Charles Biderman, president and CEO of investment research firm TrimTabs, started his career as a stock margin clerk at Francis I. du Pont & Co.
"It was the only job I could get with a BA from Brooklyn College," he says. "The only way to get into the front office was to get an MBA," so, naturally, he went to Harvard Business School.
Following his graduation from Harvard Business School, he started working with short sellers and shorting the real estate market in the mid '70s. In 1975, he bought 1,000 apartment units, two office buildings and six shopping centers from bankrupt REITs. Unfortunately, in 1987, he got caught in another real estate crash and started TrimTabs in 1990, recommending investors short banks that were stuck with a lot of bad real estate.
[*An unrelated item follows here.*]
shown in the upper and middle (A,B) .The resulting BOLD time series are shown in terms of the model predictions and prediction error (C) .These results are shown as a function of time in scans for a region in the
TrimTabs provides real-time data on the supply and demand of stocks and money available for investment, Biderman says. "All there is in the stock market are shares of stock, and since 80% of stock is owned by institutions, we track money flows in and out of institutions. We also track real-time data on income tax collection, because the most influential factor in money available for investment is income."
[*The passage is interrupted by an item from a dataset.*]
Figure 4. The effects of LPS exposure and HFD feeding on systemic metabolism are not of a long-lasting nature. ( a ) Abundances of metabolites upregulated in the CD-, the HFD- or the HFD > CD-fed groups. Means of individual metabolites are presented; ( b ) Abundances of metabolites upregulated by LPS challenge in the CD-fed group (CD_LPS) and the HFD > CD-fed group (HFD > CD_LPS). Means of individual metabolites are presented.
The company's efforts have attracted the attention of the Bureau of Labor Statistics and the Bureau of Economic Analysis. "We've had a five-year long fight with the BEA and the BLS," Biderman says, "because they don't like the fact that we say they only use surveys and they ignore the real-time data available in income tax collections because that means they would be out of a job." For example, in the first quarter of 2011, TrimTabs said the economy was growing faster and there were more jobs being created than the BLS or the BEA was saying. Two months before our interview, Biderman says, they revised the first-quarter numbers to figures similar to TrimTabs' estimates.
For advisors, the "volatility of investing in a rigged market" will present a major challenge over the next year. "The Federal Reserve has admitted that it is concerned about maintaining and supporting asset prices," Biderman says. "At some point, that will end. Either the economy recovers and the rigging of the market ends," he says, adding that "it probably still will be a nasty decline. Or worse, the economy doesn't recover and they continue to rig more and more, and the eventual decline will be much, much more severe."
"Navigating the unfixing" of the market, Biderman says, will be a challenge advisors have to face, "however it occurs."